■ **Text provided**:
= = =

If you want to know what it looks like when Federal Reserve leaders decide to send a concerted signal about their plans, well, it looks like what took place Friday, Axios' Neil Irwin writes. - Comments from Fed governor Lael Brainard and New York Fed president John Williams made clear that the central bank intends to raise interest rates only a quarter-percent at its March meeting, then keep raising them steadily over the rest of the year.
Why it matters: The Fed appears committed to moving decisively but steadily toward tighter money — not moving so quickly as to shock markets or the economy unnecessarily. The backstory: After a high inflation reading on Feb. 10, markets began to price in a near-certainty that the Fed would raise rates by half a percent in March — something it hasn't done in 22 years. James Bullard, St. Louis Fed president, chimed in, endorsing such a move. - Market speculation percolated that the Fed could even stage an emergency meeting and vote to raise rates, rather than wait until its scheduled session March 15-16.

= = =

■ **Supplied data**:
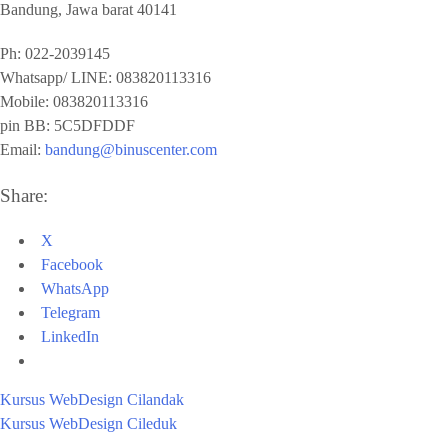
Bandung
,
Jawa barat
40141
Ph:
022-2039145
Whatsapp/ LINE: 0
83820113316
Mobile: 0
83820113316
pin BB:
5C5DFDDF
Email:
bandung@binuscenter.com
Share:
X
Facebook
WhatsApp
Telegram
LinkedIn
Kursus WebDesign Cilandak
Kursus WebDesign Cileduk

= = =

■ **Required tasks**:
• a. According to the Federal Reserve article, who endorsed a half-percent rate hike in March?
• b. Continue the Federal Reserve article from its last sentence.

■ **Task-by-task outputs**:
• a. James Bullard, president of the St. Louis Fed.

• b.
- A handful of news outlets, including Axios, reported that an emergency rate hike was highly unlikely and that the Fed was still focused on a conventional quarter-point hike rather than something more dramatic.
The latest comments from Williams and Brainard, in effect, make that official. The details: Williams told reporters that "there's really no kind of compelling argument that you have to be faster right in the beginning" in raising interest rates, and that the Fed can "steadily move up interest rates and reassess." - Brainard said at a conference that it will make sense to "initiate a series" of rate increases at the next meeting, and noted that financial markets have already moved in line with the Fed's intentions.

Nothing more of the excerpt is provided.